Hestir proposes that the investigation of the kinds being, difference and same in the Sophist reveals, first, that forms must combine with other forms if they are to exist at all, and, second, that forms must combine with other beings in ontic predications to ground true statements.
An efficient formulation, and one which displays the various connections of interest to Hestir, can be found in the following account of truth for a statement:
STATE: The statement 's is f' is true ↔ the form signified by 'f' has being in the case of the subject named by 's' (218).
Truth (or falsity) requires, first of all, a statement, something truth-evaluable. A simple list of words is not a candidate for being true (or false). The Sophist proposes that some types of terms, names (onomata), must be capable of fitting together with other types of terms, verbs or predicates (rhêmata), to produce statements (logoi). Statements "accomplish something" by asserting or denying. Both 'Theaetetus is sitting' and 'Theatetus is flying' are statements. Both are realizations of the capacities of certain words to combine. But one is true and the other false. The first has the property of being true, since in its case the entities designated by the words in the statement are in fact combined as the statement asserts. The second is false since, although it successfully asserts something, the metaphysical conditions on truth are not satisfied.
'Theaetetus is sitting' is true if and only if the form sitting has being in the case of Theaetetus. Hestir explains:
that sitting is available as a form means that it must be combined with at least being, same, and different prior to entering into a relation with Theaetetus. Such combination is necessary for sitting being a being, being self-identical and being different from other things. That sitting holds of Theatetus requires these combinations in addition to the straightforward participation of Theaetetus in sitting (146).
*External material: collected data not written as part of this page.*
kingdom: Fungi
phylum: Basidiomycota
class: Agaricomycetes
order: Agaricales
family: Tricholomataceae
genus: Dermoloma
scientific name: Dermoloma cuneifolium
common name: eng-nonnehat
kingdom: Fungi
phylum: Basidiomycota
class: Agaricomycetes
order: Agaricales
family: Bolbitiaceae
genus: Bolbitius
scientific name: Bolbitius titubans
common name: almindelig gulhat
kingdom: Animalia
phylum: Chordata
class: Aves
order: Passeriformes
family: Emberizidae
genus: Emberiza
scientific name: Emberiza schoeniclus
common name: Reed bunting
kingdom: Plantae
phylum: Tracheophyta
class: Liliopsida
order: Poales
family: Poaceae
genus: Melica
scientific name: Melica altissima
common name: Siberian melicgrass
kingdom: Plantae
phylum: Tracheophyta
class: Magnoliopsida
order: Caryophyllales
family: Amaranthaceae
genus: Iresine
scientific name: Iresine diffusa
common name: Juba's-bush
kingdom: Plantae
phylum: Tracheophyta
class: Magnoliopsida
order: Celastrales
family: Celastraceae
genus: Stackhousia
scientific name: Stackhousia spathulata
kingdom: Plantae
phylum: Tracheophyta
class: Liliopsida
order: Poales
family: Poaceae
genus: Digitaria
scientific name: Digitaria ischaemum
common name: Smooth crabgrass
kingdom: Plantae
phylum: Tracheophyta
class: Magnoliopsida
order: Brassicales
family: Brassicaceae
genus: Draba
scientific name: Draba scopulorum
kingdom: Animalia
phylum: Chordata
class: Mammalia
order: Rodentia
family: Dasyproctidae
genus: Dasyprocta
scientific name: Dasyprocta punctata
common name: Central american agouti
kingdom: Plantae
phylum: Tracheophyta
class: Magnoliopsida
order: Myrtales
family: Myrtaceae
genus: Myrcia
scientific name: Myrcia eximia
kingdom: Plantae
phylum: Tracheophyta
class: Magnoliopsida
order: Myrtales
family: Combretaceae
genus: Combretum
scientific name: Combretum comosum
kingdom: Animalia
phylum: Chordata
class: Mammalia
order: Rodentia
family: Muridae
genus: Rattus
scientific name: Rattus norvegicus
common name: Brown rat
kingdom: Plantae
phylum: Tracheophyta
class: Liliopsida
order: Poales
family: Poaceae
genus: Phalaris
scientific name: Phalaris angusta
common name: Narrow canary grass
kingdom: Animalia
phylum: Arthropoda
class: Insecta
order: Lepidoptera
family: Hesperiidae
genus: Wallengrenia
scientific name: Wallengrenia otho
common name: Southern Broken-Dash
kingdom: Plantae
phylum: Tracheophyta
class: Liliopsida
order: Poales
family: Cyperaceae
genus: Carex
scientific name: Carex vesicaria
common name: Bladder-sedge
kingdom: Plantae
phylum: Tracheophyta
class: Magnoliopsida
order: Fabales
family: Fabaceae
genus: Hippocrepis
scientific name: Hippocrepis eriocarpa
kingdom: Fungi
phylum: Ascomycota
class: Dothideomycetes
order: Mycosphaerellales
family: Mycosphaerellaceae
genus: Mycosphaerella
In the example, truth depends on 'sitting' signifying the form sitting, 'Theaetetus' naming Theatetus and on the form sitting having being relative to the perceptible Theaetetus. The account of truth which Hestir reconstructs accords priority to properties of subjects, to the forms predicated of a subject. Since the form f makes something else to be f (and not vice versa), the f's having being relative to s is the truthmaking condition for 's is f.'
For Plato, truth depends on being. Statements are true in virtue of the world being a certain way, in virtue of highly complex metaphysical structures and relations. The kind being (along with other kinds) ensures that forms exist and makes possible the combination of forms with other beings in ontic predications. But, according to Hestir, the Sophist's substantive realist conditions on truth do not require additional, "seriously dyadic" relations of correspondence or congruence between statements and facts. Truth requires structured being. But, Hestir suggests, truth is not defined in terms of any isomorphism or mirroring relation between statements and reality.
Blake Hestir's scholarship has consistently encouraged readers of Plato and Aristotle to pay closer attention to the rich, sometimes unexpected details of their conceptions of truth and falsity. This book is an accomplished, welcome extension of Hestir's efforts to date. I especially appreciated the impressive engagement with the Sophist's metaphysics and the patient accounting of Plato's conception of truth. For students of Plato's semantics and metaphysics more generally, Hestir's book offers lots of food for thought. I highly recommend it.
While focusing primarily on Plato’s willingness to predicate truth of correct statements, Hestir acknowledges that Plato also seems to think that truth simply is being (5, 235ff.).